For the players, as this article just published in Esquire notes, “injuries are a day-to-day reality, indeed both the central reality of their lives and an alternate reality that turns life into a theater of pain.” Two weeks ago, the National Institute of Occupational Safety and Health sent out letters to former NFL players, telling them of recent studies revealing an increased risk of Alzheimer’s disease, Amyotrophic Lateral Sclerosis (a.k.a., Lou Gehrig’s disease), and Parkinson’s disease. Harvard and the NFL Players Association, in turn, just announced a $100 million cooperative agreement to study the health effects of football in general. Finally, also just this month it was revealed that Junior Seau did indeed have chronic traumatic encephalopathy, and his family just joined the NFL litigation.

 

The question is whether our society cares enough about these players and future players to reform the game. Americans have a tendency to tolerate a high level of violence, and we make a great effort to conceal its existence. For example, earlier this month, a federal judge dismissed the ACLU’s Freedom of Information Act seeking information about the U.S. government’s use of drones to kill three American citizens in Yemen. The NRA maintains its talking points (and thus the growing sales of the companies that control it) by squelching government research into gun safety. For years, the NFL kept the true dangers of the sport under the rug.

 

But public perception of football’s dangers has certainly changed dramatically, and has all come to a head in the last month. As President Obama told The New Republic in an interview that was just published:

I’m a big football fan, but I have to tell you if I had a son, I’d have to think long and hard before I let him play football. And I think that those of us who love the sport are going to have to wrestle with the fact that it will probably change gradually to try to reduce some of the violence. In some cases, that may make it a little bit less exciting, but it will be a whole lot better for the players, and those of us who are fans maybe won’t have to examine our consciences quite as much.

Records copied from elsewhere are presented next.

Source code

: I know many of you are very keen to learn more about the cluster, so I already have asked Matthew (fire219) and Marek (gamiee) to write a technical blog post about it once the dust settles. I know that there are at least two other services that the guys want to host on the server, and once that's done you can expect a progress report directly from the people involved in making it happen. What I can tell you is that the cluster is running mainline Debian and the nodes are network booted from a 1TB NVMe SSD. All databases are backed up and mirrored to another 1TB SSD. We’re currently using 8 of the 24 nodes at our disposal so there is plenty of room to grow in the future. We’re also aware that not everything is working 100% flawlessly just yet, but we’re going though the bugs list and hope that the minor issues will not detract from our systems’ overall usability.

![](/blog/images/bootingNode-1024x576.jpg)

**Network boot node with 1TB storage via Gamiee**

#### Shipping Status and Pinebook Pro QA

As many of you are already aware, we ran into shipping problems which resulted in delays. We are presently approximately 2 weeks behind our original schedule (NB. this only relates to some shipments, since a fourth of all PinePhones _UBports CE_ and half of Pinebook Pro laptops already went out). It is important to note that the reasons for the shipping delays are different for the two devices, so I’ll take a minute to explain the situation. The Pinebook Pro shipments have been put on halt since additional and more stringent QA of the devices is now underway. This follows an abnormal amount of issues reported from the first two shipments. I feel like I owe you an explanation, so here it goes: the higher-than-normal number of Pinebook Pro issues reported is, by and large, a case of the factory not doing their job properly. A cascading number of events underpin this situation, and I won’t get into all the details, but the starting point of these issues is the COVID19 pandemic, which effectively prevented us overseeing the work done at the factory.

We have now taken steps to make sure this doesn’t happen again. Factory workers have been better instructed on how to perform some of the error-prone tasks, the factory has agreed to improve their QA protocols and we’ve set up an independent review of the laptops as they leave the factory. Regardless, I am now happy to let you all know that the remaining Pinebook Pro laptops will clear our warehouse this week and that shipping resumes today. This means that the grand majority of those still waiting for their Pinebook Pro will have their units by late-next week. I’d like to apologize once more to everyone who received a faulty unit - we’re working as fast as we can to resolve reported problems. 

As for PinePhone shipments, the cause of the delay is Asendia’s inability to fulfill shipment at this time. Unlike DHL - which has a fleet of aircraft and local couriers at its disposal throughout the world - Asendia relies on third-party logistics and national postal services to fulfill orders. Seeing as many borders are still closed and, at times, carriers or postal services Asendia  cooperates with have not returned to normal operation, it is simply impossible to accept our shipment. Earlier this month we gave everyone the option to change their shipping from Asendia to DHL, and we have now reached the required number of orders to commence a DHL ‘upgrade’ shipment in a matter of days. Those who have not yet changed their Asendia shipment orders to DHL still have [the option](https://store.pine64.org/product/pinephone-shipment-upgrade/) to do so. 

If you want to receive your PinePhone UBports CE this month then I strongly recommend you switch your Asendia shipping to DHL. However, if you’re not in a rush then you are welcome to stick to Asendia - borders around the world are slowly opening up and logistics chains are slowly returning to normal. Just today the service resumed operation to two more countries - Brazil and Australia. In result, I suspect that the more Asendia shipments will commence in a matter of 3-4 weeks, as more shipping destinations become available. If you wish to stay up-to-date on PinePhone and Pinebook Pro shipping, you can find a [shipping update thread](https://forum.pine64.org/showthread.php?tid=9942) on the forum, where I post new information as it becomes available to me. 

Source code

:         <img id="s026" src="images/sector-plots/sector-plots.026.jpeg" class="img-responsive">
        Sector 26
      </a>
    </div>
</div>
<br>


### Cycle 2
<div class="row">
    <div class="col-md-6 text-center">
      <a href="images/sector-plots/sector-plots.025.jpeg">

He then went on to express concern for college players, who are exposed to many of the same dangers but who don’t have nearly the same amount of assistance available to protect them as professional players do.

 

The sort of honest conversation we’re having today about football would have been impossible even a year ago — even hinting at the problem prompted all sorts of balderdash, including from supposedly credible sources like economists and professors, about the evils of greedy trial lawyers. To the extent lawsuits play any role in the “death” of football, it was certainly not by imposing any sort of significant financial hardship on the NFL, but rather by simply bringing to light the truth about the sport. The question now isn’t whether football is dangerous to its players — it obviously is — but if football will evolve to become a safer sport or if it will remain a violent spectacle. If it remains the latter, it will become just as marginalized as smoking and boxing.